Items from a dataset:
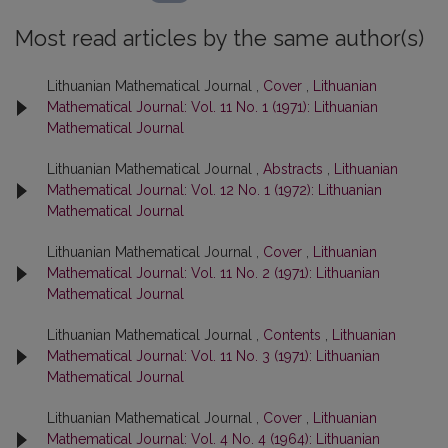
Most read articles by the same author(s)
Lithuanian Mathematical Journal ,
Cover
,
Lithuanian
Mathematical Journal: Vol. 11 No. 1 (1971): Lithuanian
Mathematical Journal
Lithuanian Mathematical Journal ,
Abstracts
,
Lithuanian
Mathematical Journal: Vol. 12 No. 1 (1972): Lithuanian
Mathematical Journal
Lithuanian Mathematical Journal ,
Cover
,
Lithuanian
Mathematical Journal: Vol. 11 No. 2 (1971): Lithuanian
Mathematical Journal
Lithuanian Mathematical Journal ,
Contents
,
Lithuanian
Mathematical Journal: Vol. 11 No. 3 (1971): Lithuanian
Mathematical Journal
Lithuanian Mathematical Journal ,
Cover
,
Lithuanian
Mathematical Journal: Vol. 4 No. 4 (1964): Lithuanian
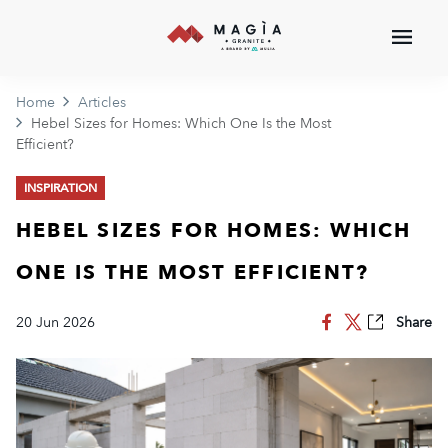
Home
Articles
Hebel Sizes for Homes: Which One Is the Most
Efficient?
INSPIRATION
HEBEL SIZES FOR HOMES: WHICH
ONE IS THE MOST EFFICIENT?
20 Jun 2026
Share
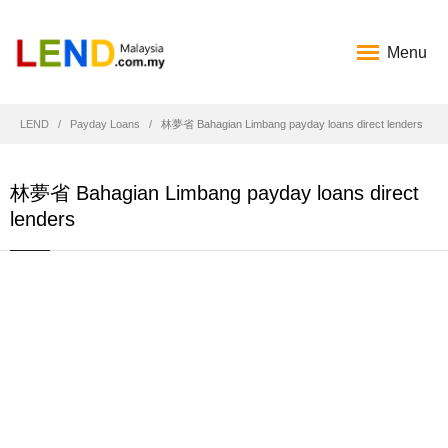
Menu
LEND
Payday Loans
林夢省 Bahagian Limbang payday loans direct lenders
林夢省 Bahagian Limbang payday loans direct
lenders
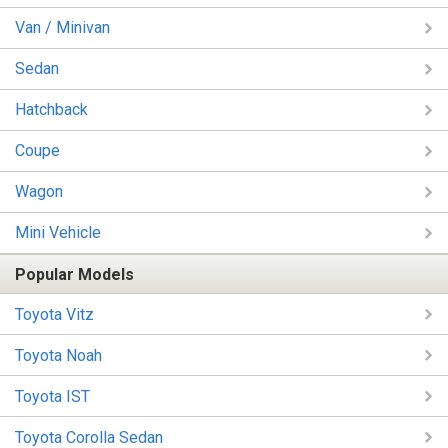
Van / Minivan
Sedan
Hatchback
Coupe
Wagon
Mini Vehicle
Popular Models
Toyota Vitz
Toyota Noah
Toyota IST
Toyota Corolla Sedan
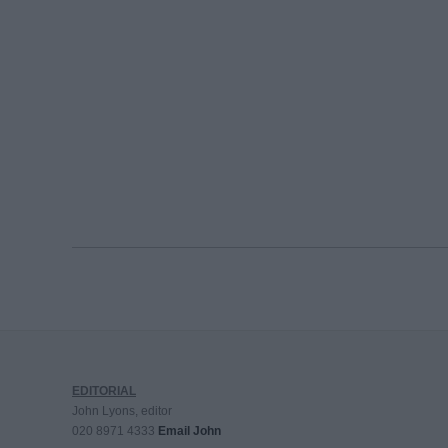
EDITORIAL
John Lyons, editor
020 8971 4333
Email John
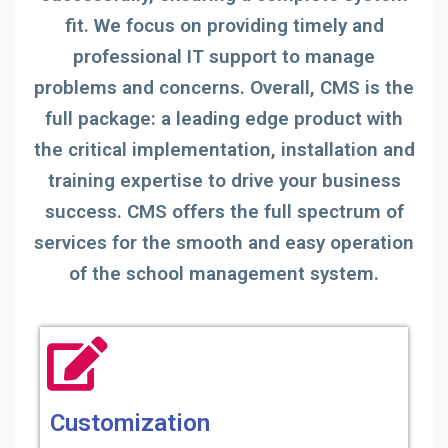
fit. We focus on providing timely and
professional IT support to manage
problems and concerns. Overall, CMS is the
full package: a leading edge product with
the critical implementation, installation and
training expertise to drive your business
success. CMS offers the full spectrum of
services for the smooth and easy operation
of the school management system.
Customization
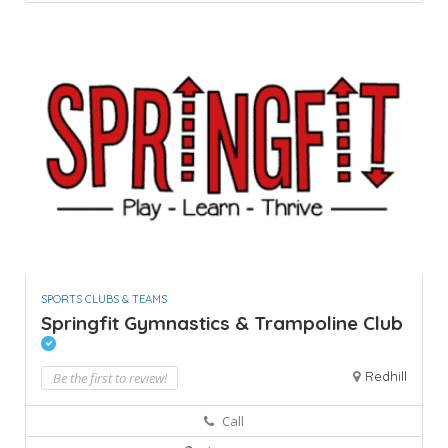
SPORTS CLUBS & TEAMS
Springfit Gymnastics & Trampoline Club
Redhill
Be the first to review!
Call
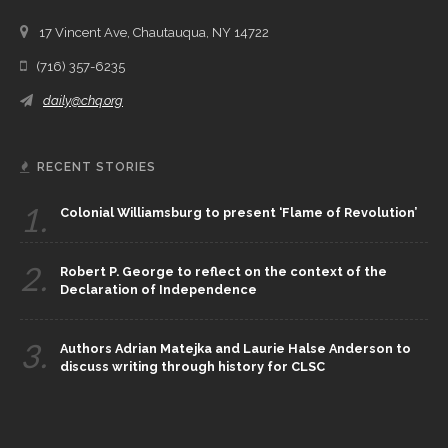
17 Vincent Ave, Chautauqua, NY 14722
(716) 357-6235
daily@chq.org
RECENT STORIES
1.
Colonial Williamsburg to present ‘Flame of Revolution’
2.
Robert P. George to reflect on the context of the
Declaration of Independence
3.
Authors Adrian Matejka and Laurie Halse Anderson to
discuss writing through history for CLSC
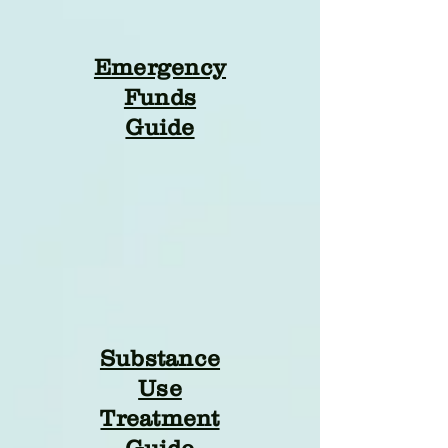
Emergency
Funds
Guide
Substance
Use
Treatment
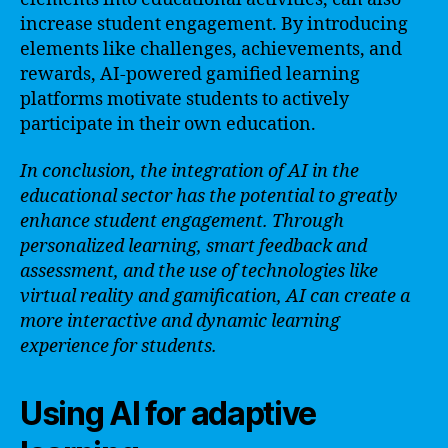
increase student engagement. By introducing
elements like challenges, achievements, and
rewards, AI-powered gamified learning
platforms motivate students to actively
participate in their own education.
In conclusion, the integration of AI in the
educational sector has the potential to greatly
enhance student engagement. Through
personalized learning, smart feedback and
assessment, and the use of technologies like
virtual reality and gamification, AI can create a
more interactive and dynamic learning
experience for students.
Using AI for adaptive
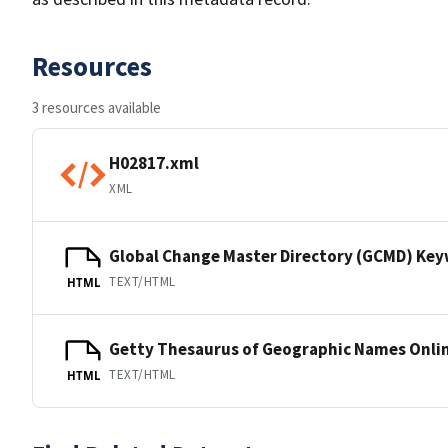
Resources
3 resources available
H02817.xml
XML
Global Change Master Directory (GCMD) Ke
TEXT/HTML
HTML
Getty Thesaurus of Geographic Names Onli
TEXT/HTML
HTML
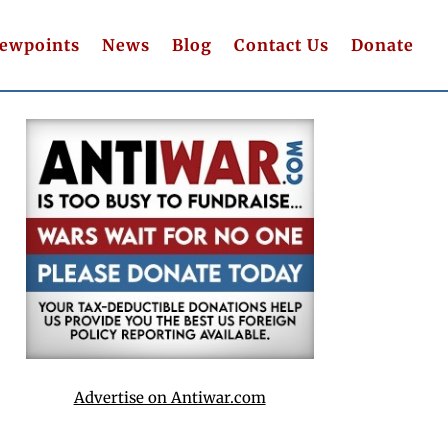
iewpoints
News
Blog
Contact Us
Donate
Advertise on Antiwar.com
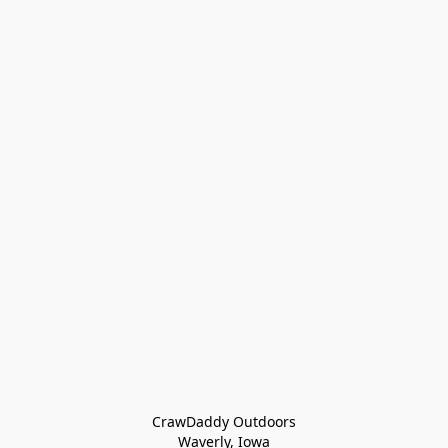
CrawDaddy Outdoors

Waverly, Iowa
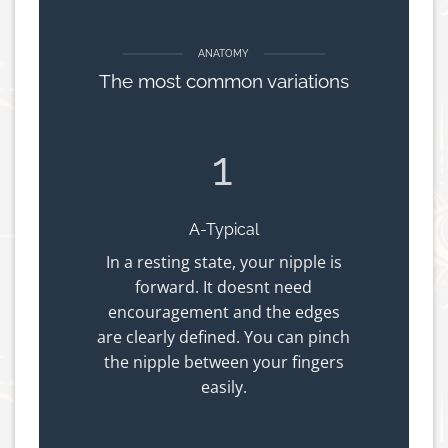
ANATOMY
The most common variations
1
A-Typical
In a resting state, your nipple is
forward. It doesnt need
encouragement and the edges
are clearly defined. You can pinch
the nipple between your fingers
easily.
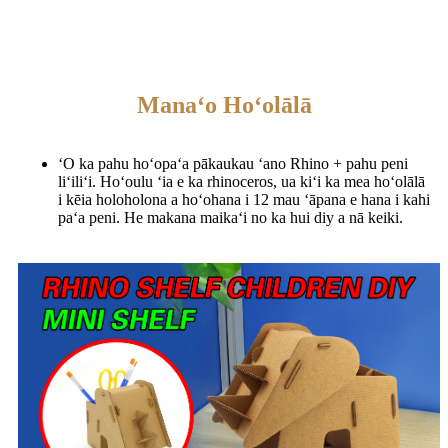
Manaʻo Hoʻolālā
ʻO ka pahu hoʻopaʻa pākaukau ʻano Rhino + pahu peni
liʻiliʻi. Hoʻoulu ʻia e ka rhinoceros, ua kiʻi ka mea hoʻolālā
i kēia holoholona a hoʻohana i 12 mau ʻāpana e hana i kahi
paʻa peni. He makana maikaʻi no ka hui diy a nā keiki.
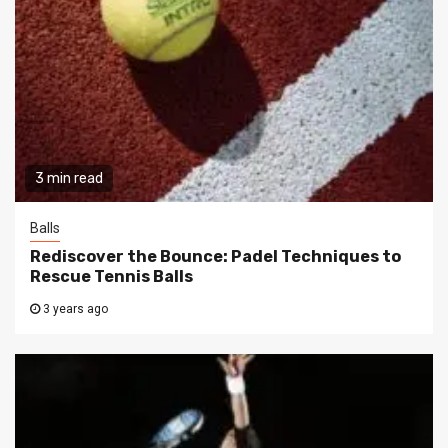
3 min read
Balls
Rediscover the Bounce: Padel Techniques to
Rescue Tennis Balls
3 years ago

## What is expected
In your copy of the entries above, leave out the pictures and keep every word exact.

## Answer for this exercise
Most read articles by the same author(s)
Lithuanian Mathematical Journal ,
Cover
,
Lithuanian
Mathematical Journal: Vol. 11 No. 1 (1971): Lithuanian
Mathematical Journal
Lithuanian Mathematical Journal ,
Abstracts
,
Lithuanian
Mathematical Journal: Vol. 12 No. 1 (1972): Lithuanian
Mathematical Journal
Lithuanian Mathematical Journal ,
Cover
,
Lithuanian
Mathematical Journal: Vol. 11 No. 2 (1971): Lithuanian
Mathematical Journal
Lithuanian Mathematical Journal ,
Contents
,
Lithuanian
Mathematical Journal: Vol. 11 No. 3 (1971): Lithuanian
Mathematical Journal
Lithuanian Mathematical Journal ,
Cover
,
Lithuanian
Mathematical Journal: Vol. 4 No. 4 (1964): Lithuanian
Home
Articles
Hebel Sizes for Homes: Which One Is the Most
Efficient?
INSPIRATION
HEBEL SIZES FOR HOMES: WHICH
ONE IS THE MOST EFFICIENT?
20 Jun 2026
Share
Menu
LEND
Payday Loans
林夢省 Bahagian Limbang payday loans direct lenders
林夢省 Bahagian Limbang payday loans direct
lenders
Van / Minivan
Sedan
Hatchback
Coupe
Wagon
Mini Vehicle
Popular Models
Toyota Vitz
Toyota Noah
Toyota IST
Toyota Corolla Sedan
EDITORIAL
John Lyons, editor
020 8971 4333
Email John
fit. We focus on providing timely and
professional IT support to manage
problems and concerns. Overall, CMS is the
full package: a leading edge product with
the critical implementation, installation and
training expertise to drive your business
success. CMS offers the full spectrum of
services for the smooth and easy operation
of the school management system.
Customization
SPORTS CLUBS & TEAMS
Springfit Gymnastics & Trampoline Club
Redhill
Be the first to review!
Call
17 Vincent Ave, Chautauqua, NY 14722
(716) 357-6235
daily@chq.org
RECENT STORIES
1.
Colonial Williamsburg to present ‘Flame of Revolution’
2.
Robert P. George to reflect on the context of the
Declaration of Independence
3.
Authors Adrian Matejka and Laurie Halse Anderson to
discuss writing through history for CLSC
Emergency
Funds
Guide
Substance
Use
Treatment
increase student engagement. By introducing
elements like challenges, achievements, and
rewards, AI-powered gamified learning
platforms motivate students to actively
participate in their own education.
In conclusion, the integration of AI in the
educational sector has the potential to greatly
enhance student engagement. Through
personalized learning, smart feedback and
assessment, and the use of technologies like
virtual reality and gamification, AI can create a
more interactive and dynamic learning
experience for students.
Using AI for adaptive
Resources
3 resources available
H02817.xml
XML
Global Change Master Directory (GCMD) Ke
TEXT/HTML
HTML
Getty Thesaurus of Geographic Names Onli
TEXT/HTML
HTML
iewpoints
News
Blog
Contact Us
Donate
Advertise on Antiwar.com
CrawDaddy Outdoors

Waverly, Iowa
ANATOMY
The most common variations
1
A-Typical
In a resting state, your nipple is
forward. It doesnt need
encouragement and the edges
are clearly defined. You can pinch
the nipple between your fingers
easily.
Manaʻo Hoʻolālā
ʻO ka pahu hoʻopaʻa pākaukau ʻano Rhino + pahu peni
liʻiliʻi. Hoʻoulu ʻia e ka rhinoceros, ua kiʻi ka mea hoʻolālā
i kēia holoholona a hoʻohana i 12 mau ʻāpana e hana i kahi
paʻa peni. He makana maikaʻi no ka hui diy a nā keiki.
3 min read
Balls
Rediscover the Bounce: Padel Techniques to
Rescue Tennis Balls
3 years ago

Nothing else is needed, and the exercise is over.